* _Description of the task_: Begin at the line that contains "que el duelo se manifiesta de" and repeat every line from there to the end of the records below, inclusive, without adding any other line.
* * * * * * * * *
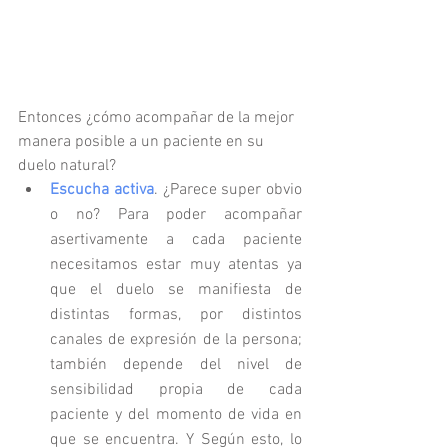
Entonces ¿cómo acompañar de la mejor 
manera posible a un paciente en su 
duelo natural? 
Escucha activa
. ¿Parece super obvio 
o no? Para poder acompañar 
asertivamente a cada paciente 
necesitamos estar muy atentas ya 
que el duelo se manifiesta de 
distintas formas, por distintos 
canales de expresión de la persona; 
también depende del nivel de 
sensibilidad propia de cada 
paciente y del momento de vida en 
que se encuentra. Y Según esto, lo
* * * * * * * * *
* _Written solution_:
que el duelo se manifiesta de 
distintas formas, por distintos 
canales de expresión de la persona; 
también depende del nivel de 
sensibilidad propia de cada 
paciente y del momento de vida en 
que se encuentra. Y Según esto, lo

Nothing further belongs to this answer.